Workers across France have vowed to continue protesting as President Emmanuel Macron shows no sign of backing down over controversial pension reforms
French President Emmanuel Macron's government may have survived two motions of no confidence on Monday but the protesters on the streets are refusing to be silenced over their opposition to his pension reforms.
Police arrested 234 people in Paris alone on Monday night during tense standoffs between protesters and security forces, a police source said, with several groups burning trash bins, bikes and other objects.
Similar scenes were reported in other French cities, including Dijon and Strasbourg where protesters smashed the windows of a department store, AFP correspondents said, with police detaining 287 people across the country overall, the source said.
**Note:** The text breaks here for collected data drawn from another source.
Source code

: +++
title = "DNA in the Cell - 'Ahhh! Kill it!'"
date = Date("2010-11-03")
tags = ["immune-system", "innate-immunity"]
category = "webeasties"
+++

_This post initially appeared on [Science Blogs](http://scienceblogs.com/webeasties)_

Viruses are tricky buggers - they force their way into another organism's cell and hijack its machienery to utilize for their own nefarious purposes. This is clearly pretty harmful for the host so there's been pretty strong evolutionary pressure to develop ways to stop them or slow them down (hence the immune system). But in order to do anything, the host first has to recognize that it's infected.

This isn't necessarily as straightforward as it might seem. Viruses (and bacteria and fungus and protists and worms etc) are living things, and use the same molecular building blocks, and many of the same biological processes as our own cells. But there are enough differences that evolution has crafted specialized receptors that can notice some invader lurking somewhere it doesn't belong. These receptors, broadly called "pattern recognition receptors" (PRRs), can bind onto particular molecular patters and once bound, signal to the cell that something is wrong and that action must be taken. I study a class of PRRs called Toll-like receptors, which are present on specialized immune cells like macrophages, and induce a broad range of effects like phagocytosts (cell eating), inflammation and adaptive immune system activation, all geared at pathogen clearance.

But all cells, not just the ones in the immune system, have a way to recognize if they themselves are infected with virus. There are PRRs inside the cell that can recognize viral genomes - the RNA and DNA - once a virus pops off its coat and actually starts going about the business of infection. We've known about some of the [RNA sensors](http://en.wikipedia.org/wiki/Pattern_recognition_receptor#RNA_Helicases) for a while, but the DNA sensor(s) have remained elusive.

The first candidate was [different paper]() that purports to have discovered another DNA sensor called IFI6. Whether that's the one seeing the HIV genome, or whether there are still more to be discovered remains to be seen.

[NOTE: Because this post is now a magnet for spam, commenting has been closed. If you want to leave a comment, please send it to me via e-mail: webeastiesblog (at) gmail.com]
Hundreds of workers have blocked the accesses to the gas depots in this town near Marseille to pressure the Executive to back down on a reform that delays the minimum retirement age from 62 to 64.
Macron was due to meet with his Prime Minister Elisabeth Borne on Tuesday, as well as the president of the Assembly, Yael Braun-Pivet of his centrist Renaissance party, and the right-wing president of the Senate, Gerard Larcher.
Widespread opposition to reforms
Some politicians and many workers' groups are angry over the president using special powers to push the pension reform legislation through without a vote.
President Macron said on Tuesday that he does not intend to dissolve the National Assembly (the lower house of lawmakers), nor will he reshuffle the Government, nor will he submit to referendum a reform he considers necessary for the survival of the system.
According to polls, almost 7 out of 10 French people oppose the reform.
Another national day of action has been called for Thursday.
Government insiders and observers have raised fears that France is again heading for another bout of violent anti-government protests, only a few years after the "Yellow Vest" movement shook the country from 2018-2019.